5. I also read my first Sherlock Holmes! It was so good. And so funny.
I enjoyed it a lot more than I expected to, as I have never really read detective fiction, apart from a clutch of Agatha Christie stories in my teens.
A snapshot of the Holmes/ Watson repartee - the opening of The Valley of Fear:
Holmes is the second-most adapted character in English literature, apparently, after Dracula.
6. This brilliant, short paper by Jasna Russo on psychiatrization, assertions of epistemic justice, and the question of agency:
The biomedical framing of human crises and the practice of psychiatric diagnosing are hardly ever considered as a foundation of othering, or as principal enablers of epistemic (and other) injustice.
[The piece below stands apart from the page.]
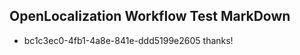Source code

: ## OpenLocalization Workflow Test MarkDown
* bc1c3ec0-4fb1-4a8e-841e-ddd5199e2605 thanks!

<!--HONumber=Aug16_HO4-->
(Epistemic justice is a concept from the philosopher Miranda Fricker to describe when somebody is wronged in their capacity as a knower. For how cognitive behavioural therapy (CBT) perpetrates this, read the philosopher Sahanika Ratyanake’s work on it, well summarised in Psychology Today.)
Fricker further differentiates epistemic injustice into:
Testimonial injustice: ‘when prejudice causes a hearer to give a deflated level of credibility to a speaker's word’
And hermeneutical injustice: ‘when a gap in collective interpretive resources puts someone at an unfair disadvantage when it comes to making sense of their social experiences’
In the context of mental health services, Russo continues:
The division between a hard-to-comprehend them who need skilled and knowledgeable us to put forward their epistemic claims is enshrined in the work of various experts. The fundamental contradiction between the declared aims of such undertakings and their ethics and methodologies is rarely at issue, including for those whose marginalized ways of knowing are at stake.
Related to this, I am seeing more articles in mainstream publications raising awareness of the unintended consequences of psychiatric diagnosis. This in The Times yesterday, for example, about a recent paper co-authored by the director of UCL Institute of Mental Health on the rise of people self-diagnosing.
7. The Romanian philosopher Emil Cioran:
To suffer is the great modality of taking the world seriously.